Militants destroy the cultural legacy of Mosul
Sunday, June 22nd, 2014 12:16:01 by Nadeem BajwaWars not only kill people, also try to kill the cultural. The struggle between the Sunni extremists of the Islamic State in Iraq and the Levant (ISIS) is no different. Witnesses tell reporters that militants in Mosul destroyed several monuments, including the tomb of a medieval philosopher. A few days ago, UNESCO warned of this danger and called on Iraqis to preserve their historical and cultural heritage. Since the ISIS took that city in northern Iraq, its militants have destroyed the sanctuary in which was buried Ibn al Athir, a historian and philosopher who traveled in the twelfth century with the army of Saladin and wrote the most reliable account of the Crusades from the Muslim point of view.
Apparently, dome has completely disappeared that rose on the grave of Ibn al Athir, and the park surrounding it. Ibn al Athir also compiled a history of Muslims since the advent of Islam up to his time.

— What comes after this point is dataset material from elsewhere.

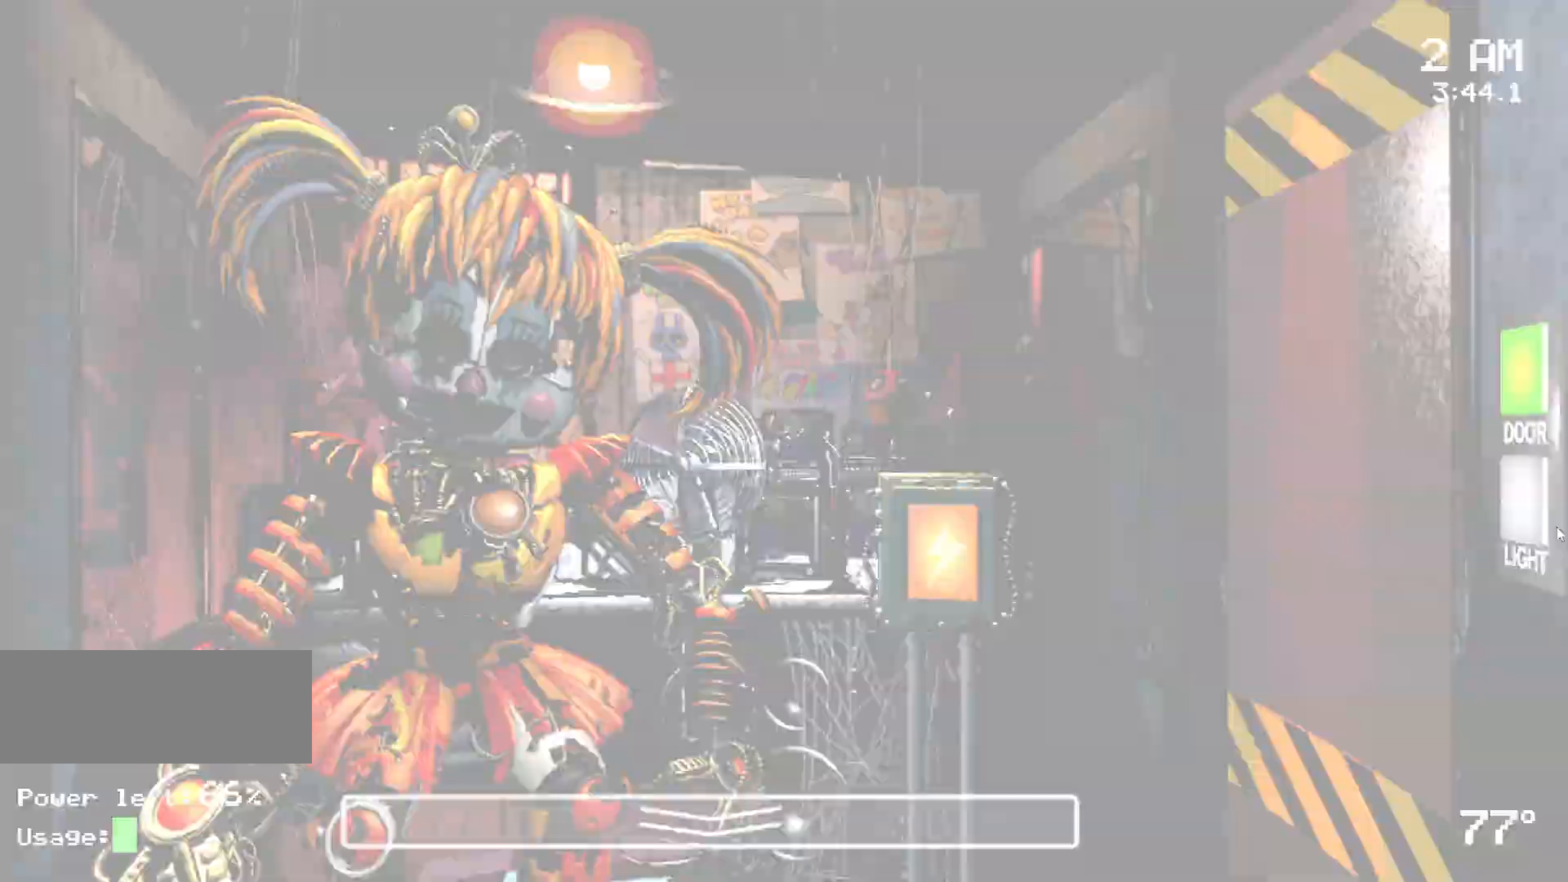
{"keys": [], "mouse": []}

Currently, there are no reports that have damaged the ruins of ancient Nineveh, that are in the city center. But extremists have also demolished the statues of Musuli Ozman, Iraqi musician and composer of the nineteenth century, and Abu Tammam, an Arab poet of the Abbasid period.
It is the same course of action that they have executed earlier in Syria. Militants of ISIS and similar groups are an extreme interpretation of Sunni Islam known as Salafism considering the veneration of statues and tombs as idolatry. Just parochialism encouraged the destruction of the giant Buddhas of Bamiyan by the Taliban in Afghanistan in 2001.
“I call on all Iraqis speaking together in protecting the cultural heritage of their country. Represents a single witness to humanity, the origins of our civilization and inter-ethnic and inter-religious coexistence, “said Irina Bokova, the director general of UNESCO, after the capture of Mosul.
The organization launched the appeal to the risk of the damage that has been inflicted by ISIS in Syria and Iraq and suffered during previous conflicts to reproduce. The assault on the Baghdad Museum in 2003 facing no opposition from U.S. troops resulted in the destruction of hundreds of figures, some 2,000 years old, and the theft of thousands of stamps, tablets and artifacts of great symbolic value, many of which have not yet been recovered.
The three Iraqi sites declared World Heritage are precisely in the areas controlled by the insurgents. Hatra, a fortified city considered the capital of the first Arab Kingdom, is located southwest of Mosul, in the same province of Nineveh. The ancient cities of Ashur and Samarra are in the province of Saladin. In the latter, the government forces have halted the rebels.
“The greatest threat to heritage monuments, which makes them a target, and looting and illegal trafficking of cultural goods,” Bokova warned.